Growth in Chinese exports and imports was better than expected in June, official data showed today, but analysts warned the pick up could be temporary. 

The world's second-largest economy is expected to lose momentum in the second half as Beijing clamps down on free-wheeling credit and property purchases that have been key drivers of growth for years. 

Chinese exports rose 11.3% from a year ago to $196.59 billion, the customs administration said, topping a Bloomberg News forecast of 8.9%. 

Imports were up 17.2% year-on-year - compared with an expected increase of  14.5% - to $153.83 billion, lifting the trade surplus to $42.76 billion. 

While China's exports were likely to remain strong, analysts said they were sceptical that the current pace of imports can be sustained for much longer given the increasing headwinds to China's economy from policy tightening. 
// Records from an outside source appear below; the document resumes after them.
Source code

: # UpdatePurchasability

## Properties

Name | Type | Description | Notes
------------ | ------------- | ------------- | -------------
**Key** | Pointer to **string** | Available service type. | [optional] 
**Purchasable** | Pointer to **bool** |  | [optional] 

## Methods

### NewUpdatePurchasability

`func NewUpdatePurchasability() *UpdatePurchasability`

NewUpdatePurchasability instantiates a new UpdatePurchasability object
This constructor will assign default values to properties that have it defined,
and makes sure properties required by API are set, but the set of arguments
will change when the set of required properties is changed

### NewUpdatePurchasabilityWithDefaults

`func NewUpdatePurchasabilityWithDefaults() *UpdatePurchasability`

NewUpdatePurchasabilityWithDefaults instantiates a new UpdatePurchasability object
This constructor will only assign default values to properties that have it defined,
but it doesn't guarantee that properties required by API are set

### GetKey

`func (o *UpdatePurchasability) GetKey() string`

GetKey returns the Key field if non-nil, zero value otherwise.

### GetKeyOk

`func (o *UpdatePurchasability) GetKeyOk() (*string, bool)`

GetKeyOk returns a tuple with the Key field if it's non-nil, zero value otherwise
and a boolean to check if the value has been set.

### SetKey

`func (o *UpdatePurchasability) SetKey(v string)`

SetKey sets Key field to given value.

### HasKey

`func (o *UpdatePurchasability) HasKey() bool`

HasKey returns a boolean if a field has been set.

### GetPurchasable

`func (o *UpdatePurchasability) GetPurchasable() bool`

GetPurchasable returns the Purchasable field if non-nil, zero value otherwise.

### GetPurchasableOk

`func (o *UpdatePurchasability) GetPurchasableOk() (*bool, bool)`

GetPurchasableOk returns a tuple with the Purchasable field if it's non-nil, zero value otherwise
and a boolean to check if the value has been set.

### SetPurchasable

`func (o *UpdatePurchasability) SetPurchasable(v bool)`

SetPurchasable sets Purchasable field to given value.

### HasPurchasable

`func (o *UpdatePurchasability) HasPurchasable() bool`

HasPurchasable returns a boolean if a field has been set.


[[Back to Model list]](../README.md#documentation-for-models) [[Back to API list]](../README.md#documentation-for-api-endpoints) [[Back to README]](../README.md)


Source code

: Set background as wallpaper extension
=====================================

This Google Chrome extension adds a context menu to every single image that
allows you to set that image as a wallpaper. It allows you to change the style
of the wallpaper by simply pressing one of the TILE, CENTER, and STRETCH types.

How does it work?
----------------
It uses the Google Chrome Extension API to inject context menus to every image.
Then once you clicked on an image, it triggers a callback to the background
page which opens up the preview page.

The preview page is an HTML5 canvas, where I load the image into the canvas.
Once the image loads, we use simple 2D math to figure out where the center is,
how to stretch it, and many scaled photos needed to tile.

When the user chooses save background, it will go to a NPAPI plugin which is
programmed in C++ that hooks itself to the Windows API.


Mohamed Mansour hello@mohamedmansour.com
China has been trying to rein in risky bank lending and put restrictions on property purchases as the country's mounting debt fuels fears of a looming financial crisis that could blow out globally.  

The surprising trade data comes ahead of US-China talks in Washington next week where they are expected to assess the results of a 100-day action plan aimed at improving trade ties between the economic rivals. 

Tensions between the two countries have intensified in recent months amid disagreements over how to handle the growing North Korea threat. 

China's trade surplus with the rest of the world has historically been a thorn in relations. 

But US data released earlier this month showed America's deficit in goods with China, which the White House has targeted with accusations of unfair trade, fell 6.2% in May to $30.1 billion.